First you dump a can of pumpkin, a can of evaporated milk, some sugar and some eggs into a bowl…



Pour your mixture into a sprayed 9×13 baking pan and sprinkle a yellow cake mix on top.


Then you can top it with nuts, but since I don’t like nuts I topped it with some crushed graham crackers and toffee bits.

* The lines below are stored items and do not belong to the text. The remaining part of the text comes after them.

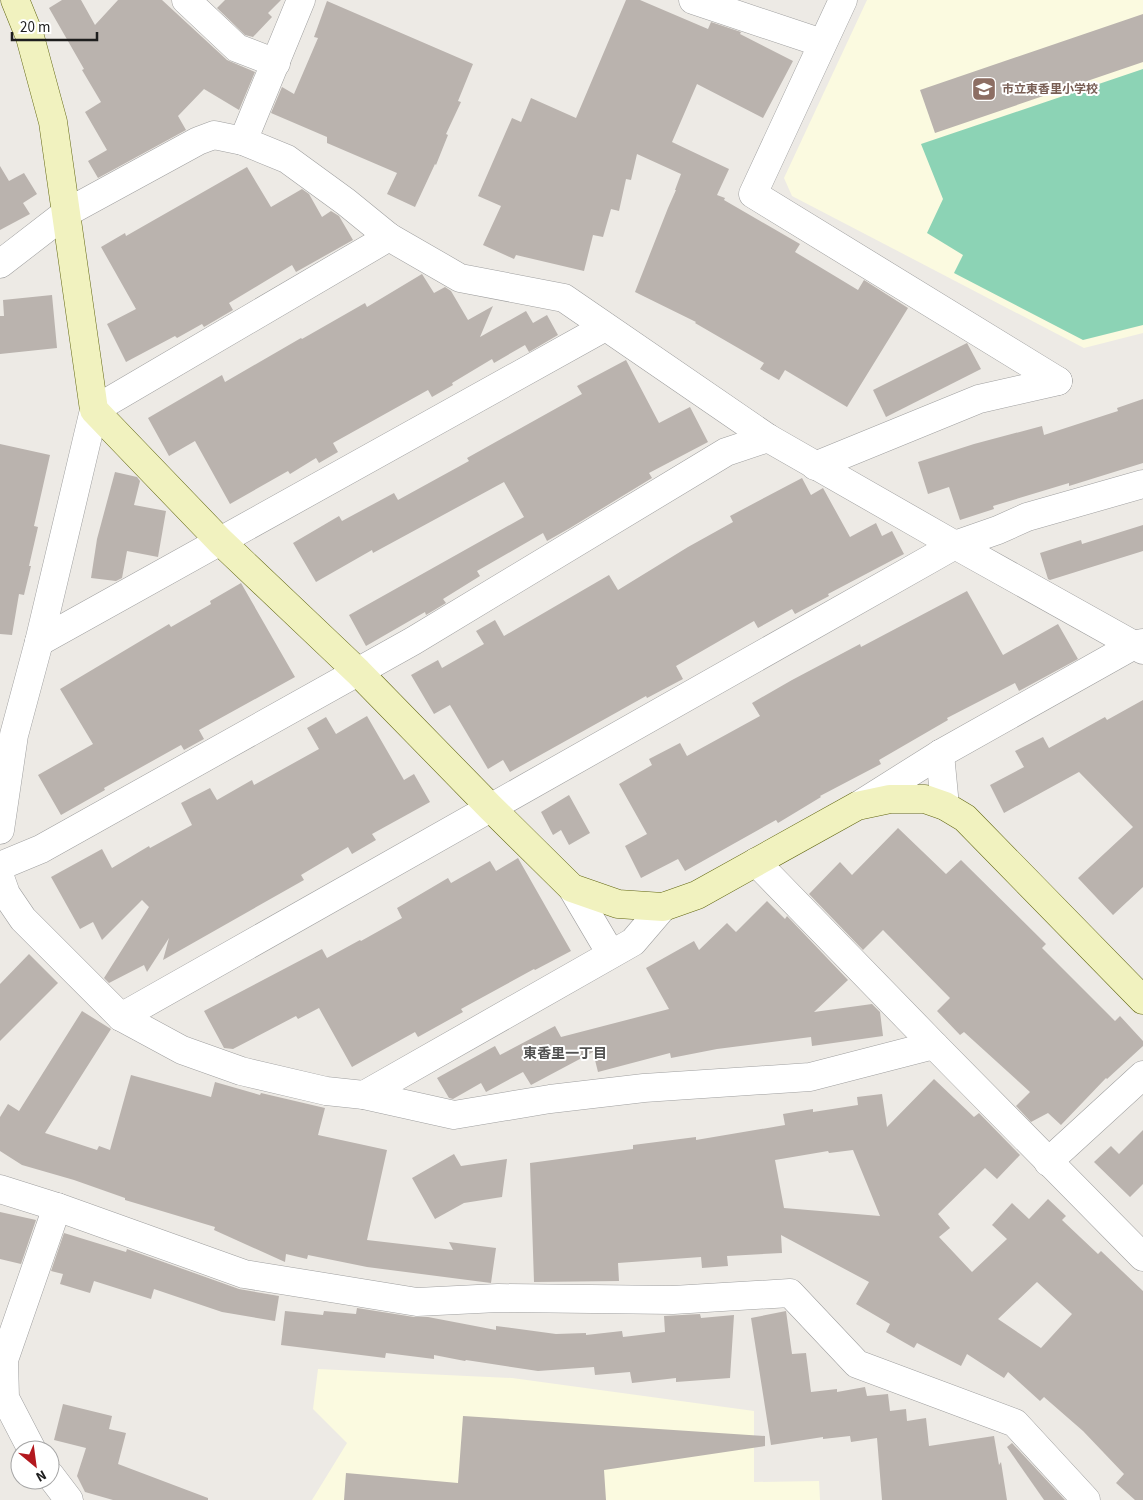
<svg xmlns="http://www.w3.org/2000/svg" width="1143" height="1500" font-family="'Source Sans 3','Noto Sans JP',sans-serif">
<rect width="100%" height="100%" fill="#edeae5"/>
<g fill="#fbfae0">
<polygon points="867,0 1143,0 1143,333 1084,348 792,196 784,178"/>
<polygon points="318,1369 512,1378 754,1411 754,1482 819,1481 820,1500 312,1500 347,1443 313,1409"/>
</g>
<polygon fill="#8cd3b5" points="1143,69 1143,325 1083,340 954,273 963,255 927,233 943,199 921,144"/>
<g fill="#bab3ae" fill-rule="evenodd">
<polygon points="62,0 81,0 95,25 118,0 162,0 227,60 255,72 239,110 204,89 178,116 186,130 98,178 88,161 107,150 85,112 101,102 82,70 84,69 49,8"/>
<polygon points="225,0 281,0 268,13 272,17 253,37 245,35 217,8"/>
<polygon points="626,0 640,0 708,29 711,22 741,32 740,34 793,61 763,118 697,84 672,142 729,169 717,195 725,198 724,200 800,244 795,252 858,290 864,280 908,308 847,407 785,370 779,380 760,369 764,363 695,323 696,322 635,292 668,208 676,190 675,190 681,174 637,154 631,180 626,179 619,211 611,209 603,237 593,235 584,271 516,255 514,259 483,245 501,206 478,196 512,118 521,122 531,98 576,118"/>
<polygon points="327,1 473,64 458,101 461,102 446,134 448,135 436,165 435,164 415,207 387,194 397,173 327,143 327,137 271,113 282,87 294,94 318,38 314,37"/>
<polygon points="1143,14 1143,62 935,133 920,90"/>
<polygon points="0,166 9,181 24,173 37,194 23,203 30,214 0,230"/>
<polygon points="247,167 271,207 302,189 309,194 322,217 331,211 339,216 353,240 296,272 292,265 229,303 233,310 204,327 202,324 177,338 175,336 126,362 107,324 136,309 101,247 125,233 126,236"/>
<polygon points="422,274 434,293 445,287 451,291 468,320 493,306 480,337 526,311 533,323 547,315 558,335 529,352 525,345 494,363 492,359 452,383 453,385 432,397 428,390 333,443 338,452 319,463 316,458 290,474 288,471 230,504 195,441 169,456 148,418 222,375 225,382 301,338 302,339 365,303 367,307"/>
<polygon points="52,295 57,348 0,354 0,316 4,316 3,300"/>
<polygon points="967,343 981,369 886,417 873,390"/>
<polygon points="626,360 659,423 690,407 708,442 649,473 652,478 570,528 547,541 543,533 477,571 480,576 443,599 446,603 426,615 425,612 366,646 349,615 524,517 504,482 373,553 372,550 316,582 293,543 339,516 342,521 394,493 398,500 469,461 467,458 573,399 582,394 577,386"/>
<polygon points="1143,399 1143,463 1069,486 1069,483 993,506 994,509 960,520 949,487 928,494 918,462 974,444 1042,426 1044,435 1118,411 1117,408"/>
<polygon points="0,444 50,455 34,526 38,527 29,566 31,566 24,595 19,594 12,635 0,634"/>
<polygon points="115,472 137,477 140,481 134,505 166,511 158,557 127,551 122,578 116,581 91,578 97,539"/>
<polygon points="802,478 811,495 823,488 850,537 876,523 882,536 892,531 904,554 828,594 829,596 795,614 792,609 758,628 754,621 676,666 683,679 647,698 646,696 510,772 503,760 488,769 450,705 434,714 411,675 438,660 442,668 484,644 476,631 495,620 504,636 609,575 618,590 688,547 733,522 730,516"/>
<polygon points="1143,525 1143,551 1050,580 1048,579 1040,553 1081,540 1082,544"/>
<polygon points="241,583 295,677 199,730 204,739 184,750 181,745 104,788 105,790 61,815 38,775 93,744 60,689 169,624 171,627 211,604 210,601"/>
<polygon points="967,591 1003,655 1058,624 1078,659 1019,691 1015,683 947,718 948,720 879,760 881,764 820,796 821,797 778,823 776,820 685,871 678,859 641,878 625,846 647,834 619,784 652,765 649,759 680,743 687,756 760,716 752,703 792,680 860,644 861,647"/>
<polygon points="1143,700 1143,887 1113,915 1078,878 1133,827 1079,772 1004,813 990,785 1024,767 1015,751 1043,737 1049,748 1105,717 1107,720"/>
<polygon points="367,716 404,780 414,774 430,802 372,834 376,840 352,854 348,847 301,875 304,880 163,960 169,938 147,972 144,965 109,983 104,978 149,907 142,900 102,940 93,922 80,929 51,877 102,849 112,868 149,846 150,848 192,825 181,803 210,788 217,800 252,780 254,785 319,749 307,728 326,717 336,734"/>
<polygon points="569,795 590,833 569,845 561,830 553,835 541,812"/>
<polygon points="898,828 946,874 961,860 1046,944 1042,948 1115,1021 1120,1016 1143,1041 1143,1046 1107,1079 1106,1078 1061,1125 1048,1113 1031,1122 1016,1106 1030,1092 964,1032 960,1035 937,1011 950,998 883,930 863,950 809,894 840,862 852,875"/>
<polygon points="518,858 571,951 535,970 534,969 461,1009 463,1012 418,1037 415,1032 352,1067 319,1008 298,1019 296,1016 233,1049 224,1048 204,1011 322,949 327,958 360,940 361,941 402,918 397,908 448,878 451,883 490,861 496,871"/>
<polygon points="767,901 785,919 787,916 848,980 814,1012 872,1004 880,1012 883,1036 812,1046 811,1037 717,1049 671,1058 670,1053 598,1072 593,1052 531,1085 523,1072 486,1092 481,1083 453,1099 449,1098 437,1078 495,1046 500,1055 555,1026 561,1037 669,1009 646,968 694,941 699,950 727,923 736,932"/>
<polygon points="29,954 58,983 0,1041 0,984"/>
<polygon points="82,1011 111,1029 45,1133 97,1150 99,1146 110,1150 131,1075 211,1097 215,1082 260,1095 261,1093 325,1108 318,1135 387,1150 367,1240 453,1250 449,1242 496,1248 491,1283 367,1267 308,1255 307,1259 286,1254 285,1262 214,1230 215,1227 125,1200 125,1198 74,1180 22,1165 0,1151 0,1117 8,1104 19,1111"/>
<path d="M934,1079L974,1117L979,1113L1020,1155L997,1179L985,1168L938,1214L950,1228L939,1237L972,1272L1007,1239L992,1225L1012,1203L1029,1219L1048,1199L1066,1216L1062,1220L1098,1254L1101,1251L1143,1291V1500H1135L1116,1483L1124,1474L1083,1431L1044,1397L1040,1401L1008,1372L1004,1378L967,1354L961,1366L917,1343L914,1348L886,1332L890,1324L856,1304L869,1282L781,1235L782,1253L727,1256L728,1266L702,1268L701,1257L618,1263L619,1281L534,1282L530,1163L633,1149V1145L696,1137V1140L785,1125L783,1114L813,1109V1112L858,1105L857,1097L882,1094L887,1127ZM853,1150L880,1216L784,1208L775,1160L828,1151L829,1153ZM1037,1282L1072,1314L1041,1348L998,1319Z"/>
<polygon points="1143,1130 1143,1184 1130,1197 1094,1162 1111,1146 1119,1154"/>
<polygon points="454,1154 461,1166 507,1159 502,1197 464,1203 435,1219 412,1178"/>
<polygon points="0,1212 36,1220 21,1264 0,1259"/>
<polygon points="64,1233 126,1252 127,1249 239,1289 279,1296 275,1321 222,1312 154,1289 151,1299 94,1281 90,1293 60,1284 63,1274 51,1271"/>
<polygon points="357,1308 414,1317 428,1317 496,1330 496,1326 556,1334 586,1333 586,1335 622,1331 623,1337 665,1332 664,1316 700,1314 701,1318 734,1315 730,1378 676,1382 676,1378 632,1383 630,1372 595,1375 594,1367 538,1371 466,1360 465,1361 434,1355 434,1359 386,1353 385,1358 281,1345 285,1311 323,1315 324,1311 356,1314"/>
<polygon points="786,1311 792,1354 806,1353 811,1392 837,1389 837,1392 865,1387 867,1396 888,1394 890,1411 906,1409 907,1421 926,1418 929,1446 994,1436 999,1465 1001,1462 1007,1500 882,1500 877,1438 851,1442 850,1436 823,1439 823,1437 771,1445 751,1318"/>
<polygon points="63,1404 112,1416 109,1429 126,1433 118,1464 208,1498 208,1500 113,1500 85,1492 77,1476 86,1448 54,1440"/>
<polygon points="463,1416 765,1436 765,1446 604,1470 606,1500 344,1500 346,1473 458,1483"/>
<polygon points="1012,1443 1065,1500 1044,1500 1007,1447"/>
</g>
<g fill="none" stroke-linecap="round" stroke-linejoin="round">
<defs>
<g id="street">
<polyline points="186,0 237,48 276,63"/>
<polyline points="693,0 822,43"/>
<polyline points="843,0 753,194 1058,381"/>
<polyline points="243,141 301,0"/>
<polyline points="0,264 66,213 198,141 214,135 243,141 287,159 346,202 389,237 460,278 564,298 768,438 955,545 1143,650"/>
<polyline points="815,466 979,399 1058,381"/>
<polyline points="39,642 605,327"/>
<polyline points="940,754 945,806"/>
<polyline points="859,805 940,754 1134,645 1143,643"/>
<polyline points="0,830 14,735 39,642 94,410 389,237"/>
<polyline points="756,862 934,1045 1143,1257"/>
<polyline points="0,866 41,849 413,641 726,452 768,438"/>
<polyline points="0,877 6,894 23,919 121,1017 182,1050 241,1071 326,1091 364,1095 454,1115 550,1099 644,1088 810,1077 934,1045"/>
<polyline points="572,888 611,954"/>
<polyline points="121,1017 955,545 998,530 1027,517 1143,484"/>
<polyline points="364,1095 633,942 663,907"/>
<polyline points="1048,1162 1143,1075"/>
<polyline points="0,1189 57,1207 244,1274 417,1302 498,1298 673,1300 790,1293 857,1364 1015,1423 1086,1500"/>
<polyline points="32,1450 5,1398 4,1360 57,1207"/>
<polyline points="50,1475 69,1500"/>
</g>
<polyline id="secondary" points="15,0 30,37 53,122 94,410 220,541 358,672 490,807 572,888 618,904 663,907 697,895 857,806 890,799 925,799 945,806 965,818 1143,1000"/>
</defs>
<use href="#street" stroke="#9f9f9f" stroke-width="29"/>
<use href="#secondary" stroke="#626712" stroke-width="29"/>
<use href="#street" stroke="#fff" stroke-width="28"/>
<use href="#secondary" stroke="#f1f2bf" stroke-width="28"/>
</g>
<defs>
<symbol id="school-square" viewBox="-11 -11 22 22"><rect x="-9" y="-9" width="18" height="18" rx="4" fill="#8d6e63" stroke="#fff"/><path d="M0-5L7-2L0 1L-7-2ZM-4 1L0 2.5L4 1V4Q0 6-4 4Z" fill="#fff"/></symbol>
</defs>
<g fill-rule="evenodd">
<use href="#school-square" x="970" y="75" width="28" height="28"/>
</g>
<g text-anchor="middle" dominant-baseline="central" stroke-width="4" stroke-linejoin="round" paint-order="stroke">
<g font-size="12" font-weight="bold" fill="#785e54" stroke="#fff" text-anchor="start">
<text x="1002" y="89">市立東香里小学校</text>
</g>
<g font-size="14" font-weight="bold" fill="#515151" stroke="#fff">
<text x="565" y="1054">東香里一丁目</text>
</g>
</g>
<g transform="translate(35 1465) rotate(151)"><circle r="24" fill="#ffffff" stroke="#a5a5a5"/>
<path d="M0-4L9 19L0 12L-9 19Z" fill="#b3181e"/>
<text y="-8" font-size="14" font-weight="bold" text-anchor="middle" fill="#1e1e1e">N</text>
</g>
<path d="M12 32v8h85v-8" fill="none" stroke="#1e1e1e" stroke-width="2.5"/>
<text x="20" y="32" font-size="15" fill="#1e1e1e" stroke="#ffffff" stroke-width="4" paint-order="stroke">20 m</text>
</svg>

Now here’s the kicker…You now melt 2 sticks of butter and pour that over the entire thing.
Then pop it in the oven and it comes out looking something like this…minus the spoonful that’s missing because I couldn’t wait.
So, you can stop there…but if you have ice cream in the freezer, I highly recommend plopping some on top.

Pumpkin Dump Cake

Ingredients

·       1 15 oz. can Pumpkin
·       1 10 oz. can Evaporated Milk
·       1 cup light brown sugar
·       3 eggs
·       3 tsp pumpkin pie spice
·       1 box yellow cake mix
·       1 cup (2 sticks) butter melted
·       1 cup coarsely crushed graham crackers or pecans
·       ½ cup toffee bits (optional)
Instructions
1.    Preheat oven to 350
2.    Spray a 9×13 baking pan lightly with cooking/baking spray
3.    In a large bowl combine the pumpkin, evaporated milk, sugar, eggs and pumpkin pie spice. Stir to combine.
4.    Pour into your prepared pan.
5.    Sprinkle your entire box of cake mix on top, followed by your nuts or graham crackers and toffee chips.
6.    Pour your melted butter evenly on top.
7.    Bake for 45-50 minutes until center is set and edges are lightly browned.